Au début, on craint un peu, avec une longue séquence très estampillée « danse contemporaine, pour que ça en soit ». Lovées, tout au sol, les deux performeuses sont livrées à de lentes convulsions, tendues en arcs, en extensions, ou au contraire ramassées en tas et en fœtus. Très éloignées l’une de l’autre, les visages masqués, on se prend à songer, un peu bêtement sans doute, qu’elles observent les gestes barrières. Et on s’interroge sur l’énorme forme de larve finement métallique, possiblement douée d’une queue et d’une tête, déposée frontalement tout du long, sur le plateau.
Ah mais quels drôles de rapports mère-fille !
Mais voici qu’elles se redressent, joliment fuselées de lamé, masques tombés. Et c’est pour prendre la parole, qu’elles ne cesseront d’échanger, parfois dialoguant, sans jamais se départir de leur danse de pas, chacune arpentant amplement le plateau, qui respire sur ses bords, en devant composer avec le grand machin scénographique qui l’encombre. Les corps s’entêtent dans le frisson de leur geste obstiné, résonnant en tension avec les éclats fluctuants du dire. Que disent ces deux personnages ? Elles disent un texte de Tiago Rodrigues, partenaire de plain pied dans la situation (quoique lui-même physiquement absent, de sa personne).
Avouons-le. Avec les grandes destinées de nouveau directeur du festival d’Avignon qui animent ce grand homme de théâtre portugais, avec des pointures à la Monnier, à La Ribot, on craignait quand même une prégnance assez marquée d’opportunité institutionnelle.
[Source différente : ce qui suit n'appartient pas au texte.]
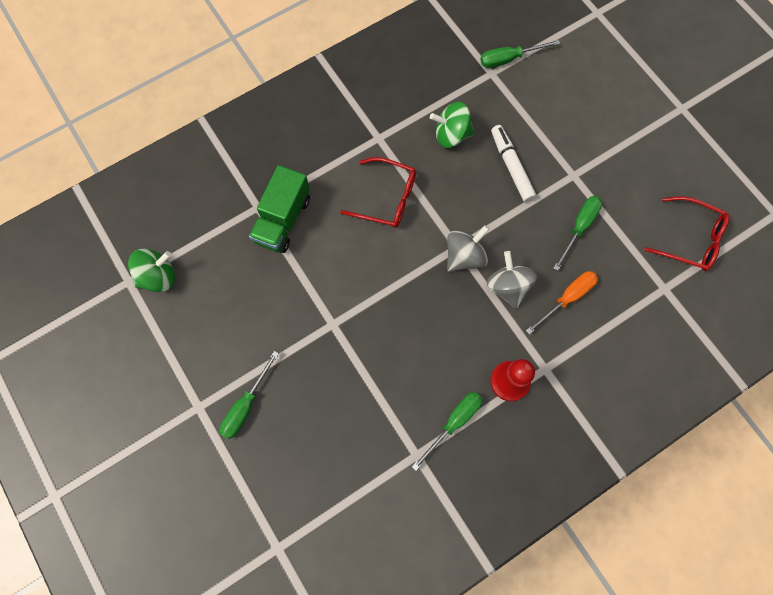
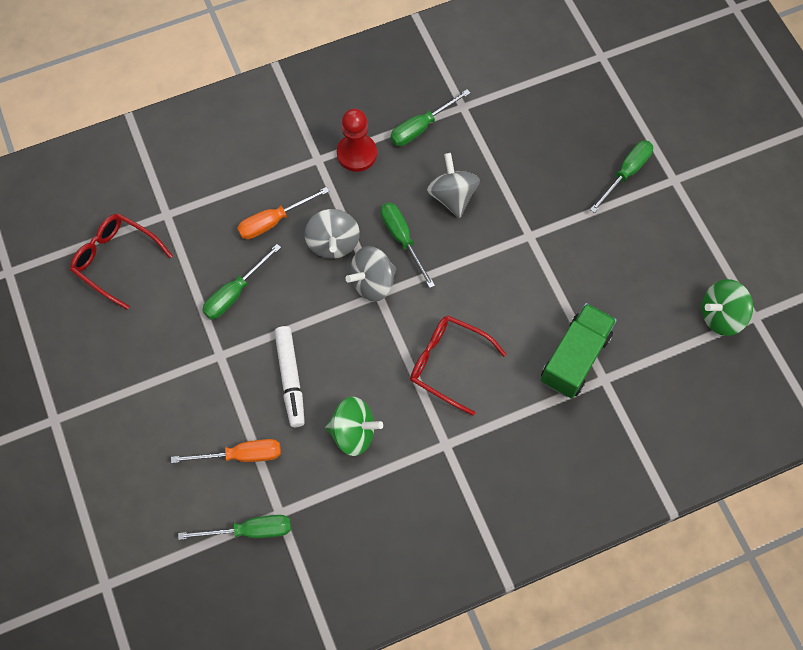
camera: 170 degrees left, 5 degrees down
(410, 351) = (452, 196): none -> grey spinning top
(447, 301) = (402, 239): none -> green screwdriver
(531, 106) = (241, 455): none -> orange screwdriver

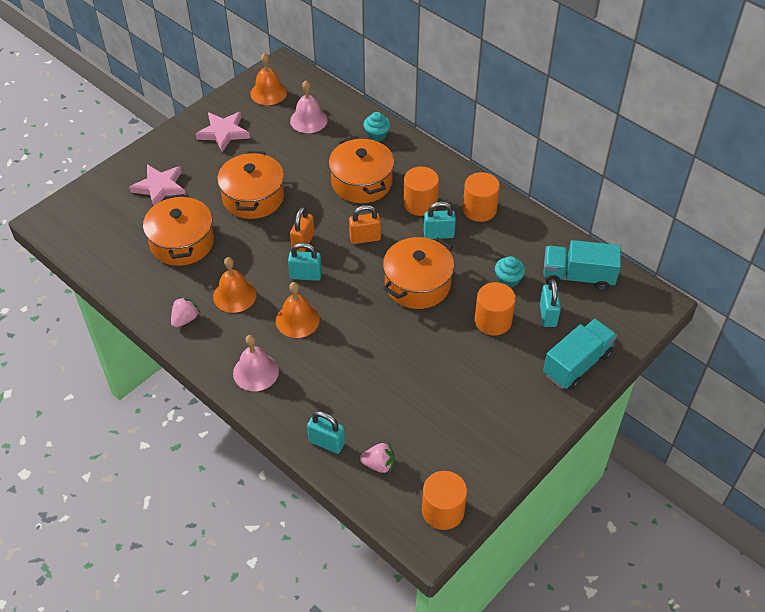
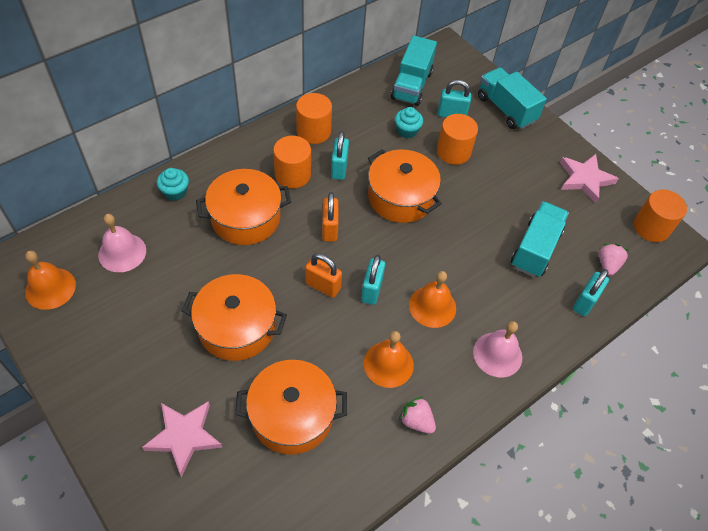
camera: 85 degrees left, 5 degrees up
(223, 133) = (106, 348): pink star -> pink star (585, 179)
(383, 398) = (535, 249): none -> turquoise truck

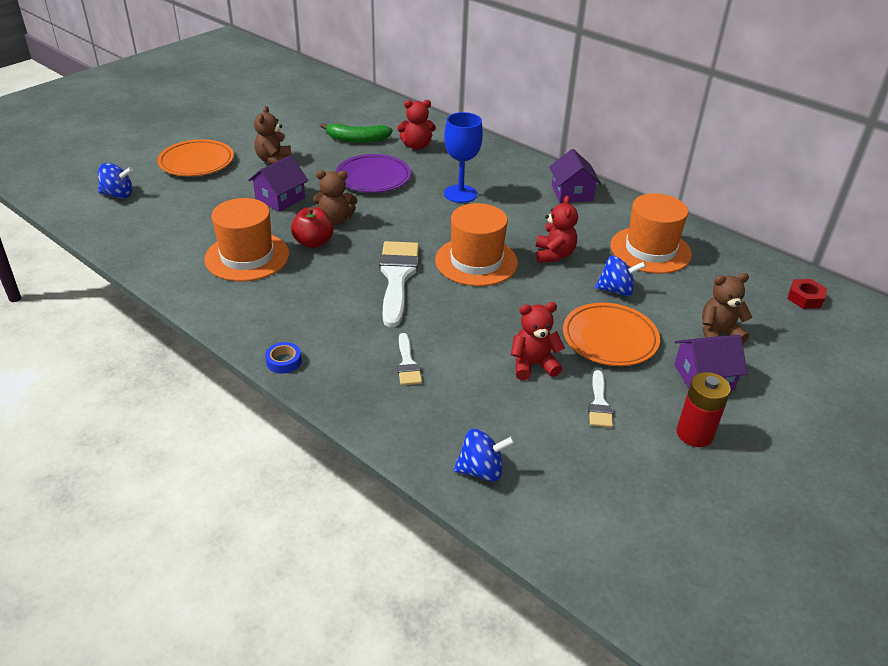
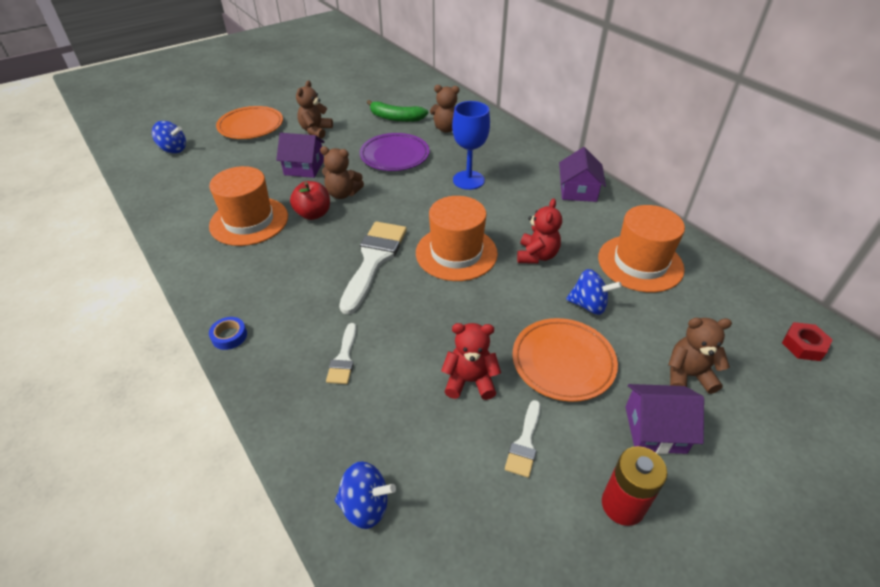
camera: 15 degrees right, 5 degrees up
(280, 198) = (304, 167): purple house -> purple house turned 45 degrees clockwise
(416, 146) = (446, 129): red teddy bear -> brown teddy bear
Au final, la rencontre se fait pleine d’élégance décontractée, par principe de légèreté, sans démonstration de force, taquinée d’insolence et indemne d’intimidation. Un régal, quand même ; un peu bourgeois sans doute, entre gens de bonne compagnie. Mais bon.
C’est d’abord un chapelet de brèves narrations loufoques, trempées d’absurde, voire de surréalisme, très enlevées, non sans embardées et retournements agiles. Culottées. Par exemple la première, qui ne craint pas de faire rire au souvenir de l’anéantissement d’Hiroshima. Un certain ton est donné : au fond, celui des réflexions sur le sens du monde, tout de même, mais avec la grâce des fables, leur art du trait, leur puissance de sarcasme, qui inspirent la possibilité de sur-vivre. Du reste, tout en boucle, le fun d’Hiroshima reviendra sur la fin, pour relancer l’infinie perspective des récits de l’humain.
Monnier en quête de renouvellement
Dramaturgiquement parlant, ce texte aurait sans doute pu se travailler plus. En son état actuel, il cesse soudain de butiner, pour se fixer sur une seule situation dramatique : voici que La Ribot se révèle être la fille toute nouvelle née de Mathilde Monnier, mais déjà miraculeusement dotée d’une capacité à s’exprimer dans un langage adulte articulé, et fâcheusement encline à le faire dans sa langue espagnole, au risque de brouiller la compréhension maternelle. Voilà qui peut revêtir les apparences un peu agaçante d’une bonne trouvaille au fil de la plume.
Or cela embraye à merveille. Loufoque, la situation ainsi créée permet de balayer, tourner, retourner, pas mal des belles questions des destinées, de la transmission, de la répétition, de la relation, ici mère-fille enclenchée en boucle loufoque. Les grandes questions y rôdent aussi. Le climat. Bref, la vie, la mort. Mais aussi nos vies, nos morts. Tout cela est secoué, agité, prenant plutôt le parti d’en rire que pleurer. Oui mais Deleuze nous a dit combien nous serons plus faciles à contrôler, à opprimer, si nous perdons la joie.
En bon spectateur montpelliérain, on s’est particulièrement fixé sur le pouvoir spécifique de Mathilde Monnier dans cette affaire. « Please, please, please » ayant précédé sa toute récente création de « Records », on lui trouve, décidément, un mouvement indubitable de quête de renouvellement.